How to use the QR Code Reader (Upload or Camera)
Drop an image with a QR code or click Use camera. The decoder uses the browser's native BarcodeDetector where available (Chromium, Edge, Safari 17+); for browsers without native support, it falls back to a JS implementation. Decoded content shows below — text, URLs, WiFi credentials, contact cards.
About QR Code Reader (Upload or Camera)
QR codes ("Quick Response codes") were invented for Japanese automotive tracking in 1994 and became a universal text-encoding standard. They can hold up to ~2,950 bytes (alphanumeric) or ~7,089 digits (numeric). Common payloads: URLs (most common), WiFi credentials (WIFI:T:WPA;S:network;P:pass;;), vCard contact info, and authenticator app secrets (otpauth://...).

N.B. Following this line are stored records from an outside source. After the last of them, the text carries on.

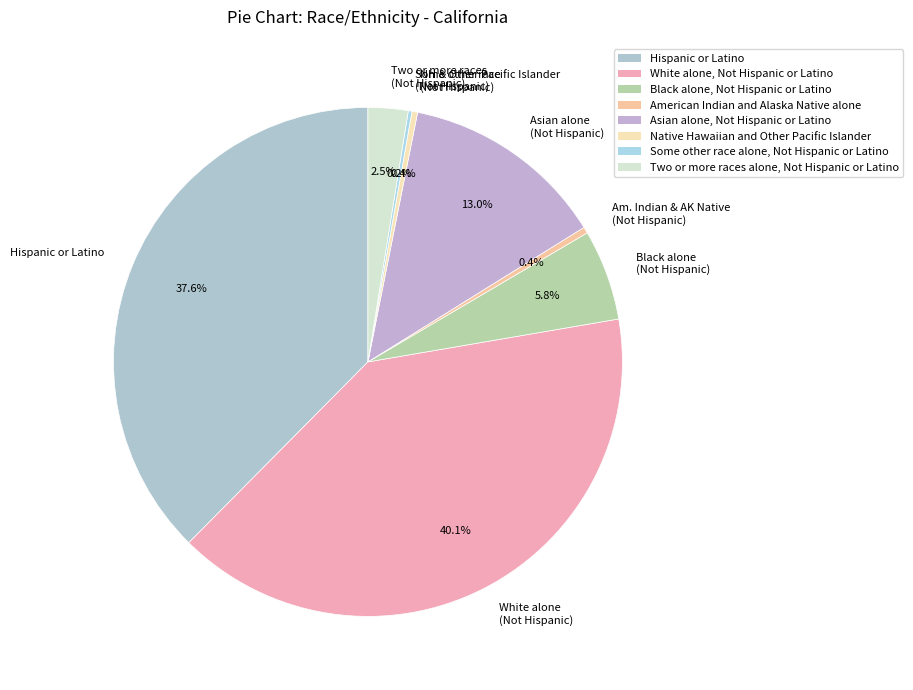

Combined, what portion of the pie is Hispanic or Latino and Asian alone (Not Hispanic)?

50.6%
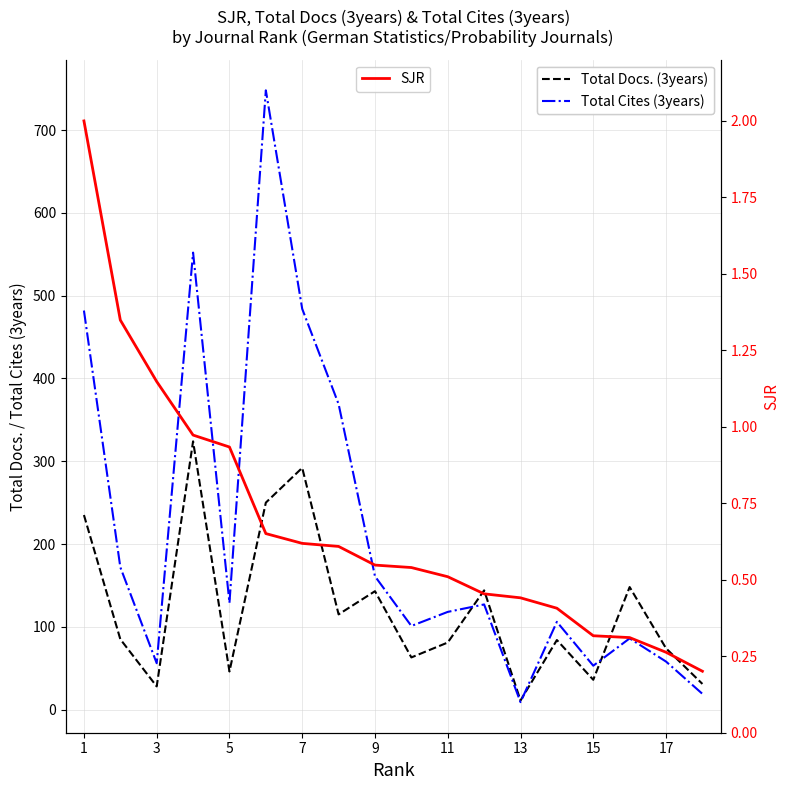

List the series in order of their peak value, lowest first.

SJR, Total Docs. (3years), Total Cites (3years)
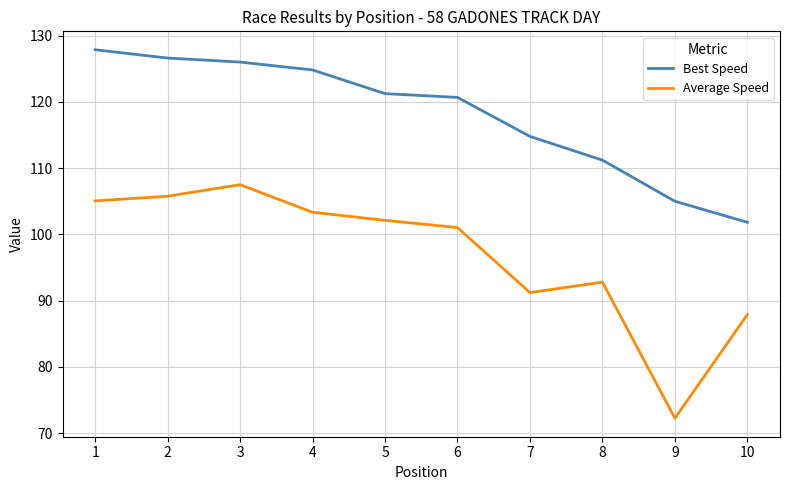

What is the sum of the Best Speed values at 8 and 1?

239.1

This reader runs entirely in your browser. The Image upload path uses Canvas to draw your photo / screenshot, then passes the pixels to the decoder. The camera path uses getUserMedia to access your device camera — only when you explicitly click the button. Either way, the QR contents never leave your browser.
Common use cases
- WiFi password from a sign — scan the QR, paste the password into your settings.
- Test your own QR codes — verify what your generated QR actually says.
- Read QR codes in email screenshots — without forwarding them to your phone.
- 2FA recovery — decode the otpauth:// URL from a backup screenshot.